Data to use

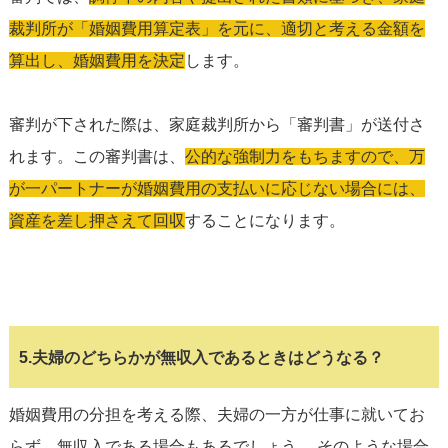
裁判所が「婚姻費用算定表」を元に、適切と考える金額を
算出し、婚姻費用を決定
します。
審判が下された際は、家庭裁判所から「審判書」が送付さ
れます。この審判書は、
公的な強制力をもちますので、万
が一パートナーが婚姻費用の支払いに応じない場合には、
資産を差し押さえて回収
することになります。
5.夫婦のどちらかが無収入であるときはどうなる？
婚姻費用の分担を考える際、夫婦の一方が仕事に就いてお
らず、無収入である場合もあるでしょう。 そのような場合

Required work
Can you copy the text from all the records above word for word, line by line, and leave the pictures out of your answer?

Answer to this task
裁判所が「婚姻費用算定表」を元に、適切と考える金額を
算出し、婚姻費用を決定
します。
審判が下された際は、家庭裁判所から「審判書」が送付さ
れます。この審判書は、
公的な強制力をもちますので、万
が一パートナーが婚姻費用の支払いに応じない場合には、
資産を差し押さえて回収
することになります。
5.夫婦のどちらかが無収入であるときはどうなる？
婚姻費用の分担を考える際、夫婦の一方が仕事に就いてお
らず、無収入である場合もあるでしょう。 そのような場合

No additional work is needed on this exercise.